I don't know what happened to the child, one moment there seemed to have such promise and the next he became a tick. Where did he learn this lifestyle? Certainly not from me but none the less I appear to be stuck with him for the short term. His mohter goes from anger to enabling all the while thinking that eventually the light will go on and he will have the epiphany of the ages. My thought is that I can endure just about anything for a period of time, what he doesn't know is that my exit plan is in motion. The only part of it that concerns him is that when I eject, he will still be on a plane sprialling into the ground.
No plan, no realistic goals, no marketable skills or ambition, just a head full of dreams that have no prospects for being fulfulled. How do the people his age or better in this generation hope to survive? I see more of them each day and wonder how are we suppose to depend upon them for the future? Forget about Social Security as most of them either don't work or hold only minimum wage jobs (mostly parttime ) so they can have a social life too.
I started to make a purchase this past week, one that I just wanted. Not something that was a need but I felt that I had worked, paid bills and made the sacrifices required so I was going to take the plunge. After spending two to go look at it I talked myself out of buying. My reasoning was that I had more No's than Yes's and my ultimate goal would be put off track slightly by a want. This reasoning does not happen with young adults these days. I see it from mulitple fronts and have to worry about those who will choose to ride out this approaching storm. Maybe thats not the correct word, this appears to be more of a train wreck than a storm. One of those things that envolves people not even envolved with it just caught up in the carnage.

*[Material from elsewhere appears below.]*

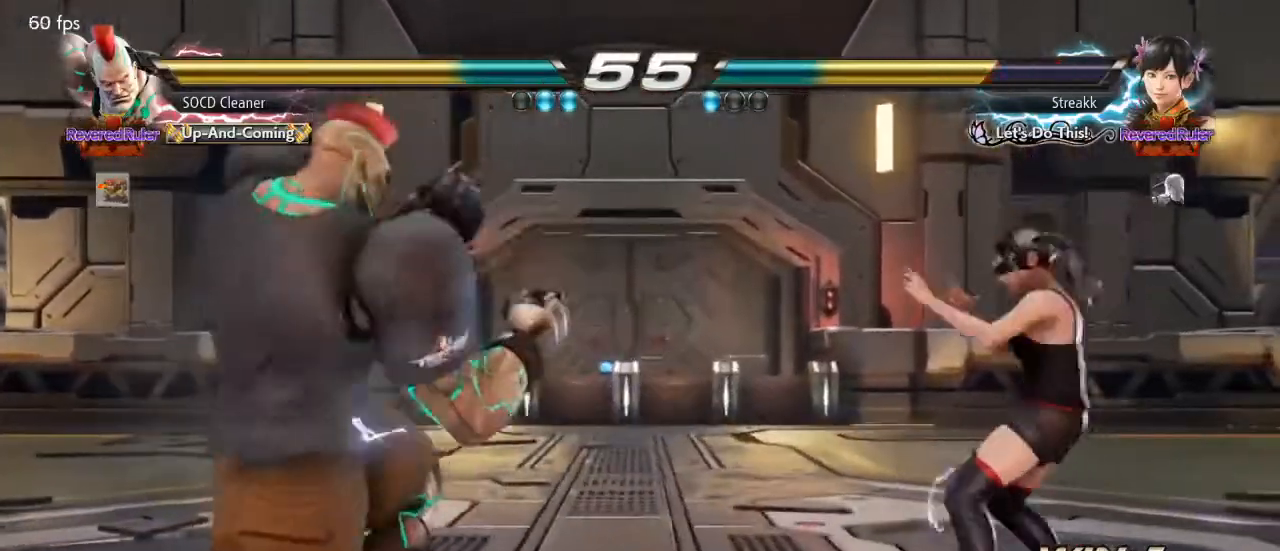
{"buttons": ["DPAD_LEFT"], "events": [[67, "DPAD_LEFT", "down"], [167, "DPAD_DOWN", "down"], [200, "DPAD_DOWN", "up"], [233, "DPAD_LEFT", "up"], [300, "DPAD_LEFT", "down"], [433, "DPAD_DOWN", "down"], [467, "DPAD_DOWN", "up"], [467, "DPAD_LEFT", "up"], [500, "DPAD_LEFT", "down"]]}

Time will tell but the text I just received gives me hope that my time being drained is shorter than it was. My plan is to eject from this life and gently float into another. I have no delusions of paradise or perfection just something smaller and more simple than this life now. Having remade myself several times I know that it can be done. I would envite others along but then my goal is to get rid of the ticks, not take them with me to sanity.